Two days after the storm, crude oil production in the Gulf of Mexico was down 92% from daily production of 1.5 million barrels, according to the Department of the Interior’s Minerals Management Service. The Gulf accounts for 25% of U.S. oil production. Natural gas production was off 83% from daily production of 10 billion cu ft.

Many refiners in the region remained shut down at press time, including Chevron, Valero, Motiva, ConocoPhillips, Marathon, and Shell. The Coast Guard said it had sent out crews along with petroleum industry officials to survey damage to offshore platforms. It added that five drilling rigs are missing, seven are reported to be adrift, and two are listing.

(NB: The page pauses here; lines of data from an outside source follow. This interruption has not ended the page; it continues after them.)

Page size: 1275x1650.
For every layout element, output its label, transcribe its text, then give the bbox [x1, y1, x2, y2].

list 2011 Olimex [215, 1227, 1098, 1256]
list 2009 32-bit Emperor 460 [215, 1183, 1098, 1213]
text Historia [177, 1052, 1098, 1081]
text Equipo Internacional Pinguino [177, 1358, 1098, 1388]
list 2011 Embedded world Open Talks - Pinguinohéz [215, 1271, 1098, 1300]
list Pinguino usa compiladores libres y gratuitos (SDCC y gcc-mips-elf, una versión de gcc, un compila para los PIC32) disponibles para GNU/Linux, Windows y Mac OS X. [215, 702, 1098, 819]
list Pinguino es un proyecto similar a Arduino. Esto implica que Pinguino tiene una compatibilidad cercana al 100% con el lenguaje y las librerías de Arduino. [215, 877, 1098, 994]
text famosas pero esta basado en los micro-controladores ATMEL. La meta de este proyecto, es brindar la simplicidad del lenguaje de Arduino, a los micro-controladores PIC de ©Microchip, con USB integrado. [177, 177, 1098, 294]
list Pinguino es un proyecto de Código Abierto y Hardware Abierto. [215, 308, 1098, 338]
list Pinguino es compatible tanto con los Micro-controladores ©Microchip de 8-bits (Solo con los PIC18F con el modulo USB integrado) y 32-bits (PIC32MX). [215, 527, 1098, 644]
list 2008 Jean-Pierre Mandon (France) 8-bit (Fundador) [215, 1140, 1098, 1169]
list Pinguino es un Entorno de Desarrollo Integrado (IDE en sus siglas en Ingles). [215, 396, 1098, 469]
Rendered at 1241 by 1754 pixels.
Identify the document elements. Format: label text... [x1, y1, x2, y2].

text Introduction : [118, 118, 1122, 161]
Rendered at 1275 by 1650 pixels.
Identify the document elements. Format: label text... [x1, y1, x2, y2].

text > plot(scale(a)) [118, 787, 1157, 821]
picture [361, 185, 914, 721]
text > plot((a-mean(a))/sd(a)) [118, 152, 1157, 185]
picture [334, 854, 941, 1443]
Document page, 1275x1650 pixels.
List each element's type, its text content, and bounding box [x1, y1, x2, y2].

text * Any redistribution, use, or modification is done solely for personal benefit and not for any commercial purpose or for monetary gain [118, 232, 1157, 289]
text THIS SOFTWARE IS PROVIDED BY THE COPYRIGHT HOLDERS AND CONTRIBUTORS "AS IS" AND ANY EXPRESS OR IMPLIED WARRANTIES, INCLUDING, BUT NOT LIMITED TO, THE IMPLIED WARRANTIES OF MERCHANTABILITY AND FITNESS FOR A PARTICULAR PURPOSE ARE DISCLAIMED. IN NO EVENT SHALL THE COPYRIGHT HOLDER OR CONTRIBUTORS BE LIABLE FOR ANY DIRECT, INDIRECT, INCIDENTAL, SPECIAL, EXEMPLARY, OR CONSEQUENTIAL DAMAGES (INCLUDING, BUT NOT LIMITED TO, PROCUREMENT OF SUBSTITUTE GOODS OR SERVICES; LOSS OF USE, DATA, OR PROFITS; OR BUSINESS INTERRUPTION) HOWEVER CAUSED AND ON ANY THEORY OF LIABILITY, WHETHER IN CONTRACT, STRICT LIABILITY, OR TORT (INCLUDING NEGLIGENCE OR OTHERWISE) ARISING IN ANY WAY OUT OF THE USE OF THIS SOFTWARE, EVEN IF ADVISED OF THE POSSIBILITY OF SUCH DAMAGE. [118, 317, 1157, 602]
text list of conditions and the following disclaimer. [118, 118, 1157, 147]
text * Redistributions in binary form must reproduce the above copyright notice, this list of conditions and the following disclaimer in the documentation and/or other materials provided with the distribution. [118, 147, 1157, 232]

To assess the environmental impact of the storm, EPA dispatched an airplane equipped with spectral photometric equipment to review oil, chemical, and other facilities in the area around New Orleans, Baton Rouge, and the Mississippi Delta.

Crude oil future prices quickly rose as the storm hit the coast, topping $70 per bbl. According to the Energy Information Administration, “there is a concern that prices could jump significantly higher if the damage to petroleum infrastructure from Hurricane Katrina is at least as much as experienced following Hurricane Ivan” in September 2004.

Because of the disruption in supplies, Department of Energy Secretary Samuel W. Bodman said he had approved a request to release oil from the Strategic Petroleum Reserve.

Chemical analyst Donald Carson of Merrill Lynch told clients that Katrina would usher in further spikes in raw material costs for ethylene and polyethylene. Reductions in production because of the storm “could lead to increased producer pricing power and significantly higher prices” in an already tight polyethylene market, Carson said.

Many chemical plants shut down in advance of the storm, though some had reopened at press time. Degussa’s plant in Mobile, Ala., experienced no significant flooding, but all units—including methionine, hydrogen peroxide, and isocyanates—remained off-line until power and natural gas could be restored.

DuPont said it had shut down and secured facilities in Burnside and Pontchartrain, La.; DeLisle and Pascagoula, Miss.; and Mobile, Ala. Extensive flooding at the DeLisle titanium dioxide plant and the Pascagoula aniline plant caused the company to declare force majeure for those two products. The company said it did not know when operations would restart.

Severe flooding and power outages affected Dow Chemical’s St. Charles and Plaquemine, La., operations. Dow said the St. Charles site was the more severely affected of the two. It will be weeks before normal operations resume there because of limited power, raw materials, and transportation options. The company declared “force majeure” for all ethyleneamine products produced at St. Charles and for propylene oxide and propylene glycols produced at Plaquemine.

In Alabama, the U.S. Army’s Anniston Chemical Agent Disposal facility shut down for a brief period when the storm passed overhead. The storm had no effect on weapon stockpiles, and operations have resumed, a spokesman said.